Decision Tree Insights into Spatial and Temporal Patterns of Convergence in EU Labour Markets
DOI: https://doi.org/10.1177/0308518X251352697

This study, developed within the BRRIDGE project -- a collaboration among Matej Bel University, Central European University, the European University Institute, and the University of Galway -- demonstrates how international research networks can accelerate top-tier, policy-relevant science.

What the authors did:

  • Analyzed 258 NUTS-2 regions across 25 EU countries for 2010 and 2019.
  • Applied decision-tree methods instead of traditional linear approaches, letting the data reveal meaningful “convergence clubs” rather than assuming a single path.
  • Examined labour market efficiency (employment, unemployment, gender gaps, productivity) as the key lens for regional convergence.

What they found:

  • Productivity consistently sits at the root of convergence patterns, highlighting its central role in prosperity.
  • By 2019, gender balance in employment gained more explanatory weight than headline employment rates, underlining that the quality and distribution of work matter as much as quantity.
  • Catch-up dynamics are highly uneven: while capital-city regions such as Bratislava or Ljubljana surged ahead, many hinterlands lagged, and some Western peripheries resembled post-socialist patterns.

Why it matters:
As Andrés Rodríguez-Pose (LSE) aptly commented, this research reframes the EU convergence debate:

“What emerges [from this study] reframes the conversation. ... the policy implication raises a word of warning to researchers and decision-makers alike: manage to the map, not the mean.
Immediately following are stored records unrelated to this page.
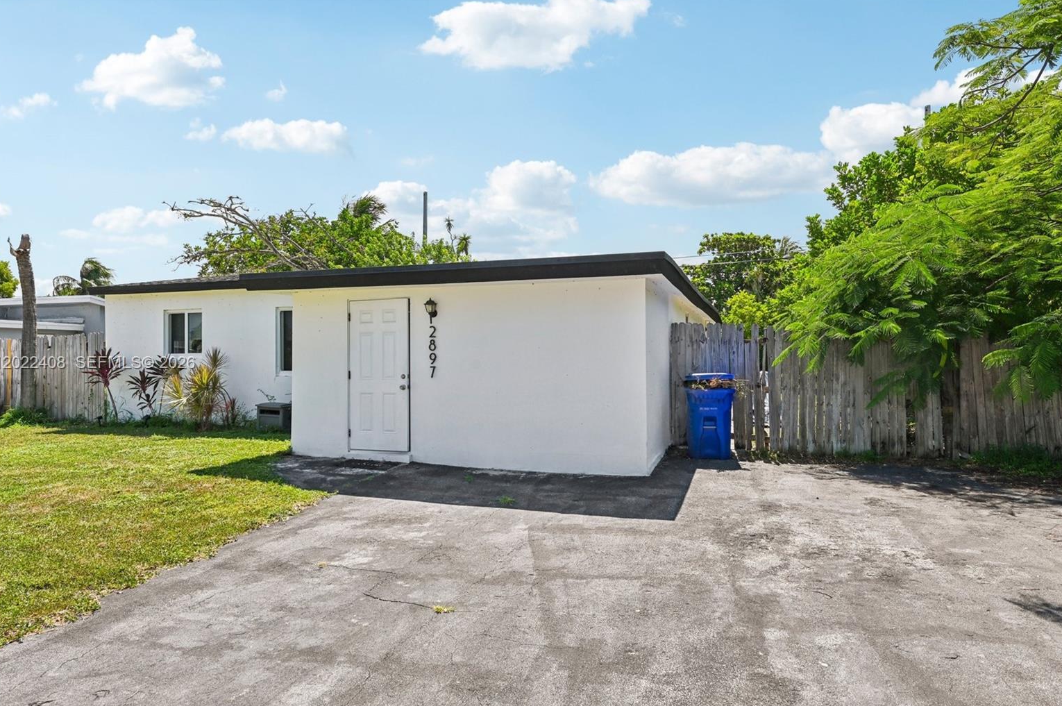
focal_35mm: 23
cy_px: 364
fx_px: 678
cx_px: 534
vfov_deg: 55.0
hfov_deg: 76.1
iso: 100
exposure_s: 1/250
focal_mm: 22
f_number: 8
If convergence is club-based and conditioned by structure, then Cohesion Policy must be place-sensitive: raising productivity where it is systemically low, tackling stubborn unemployment where traps threaten, and minding the widening gap between capitals and their countrysides.”

The findings make a strong case for region-specific, evidence-based policy interventions rather than one-size-fits-all fixes.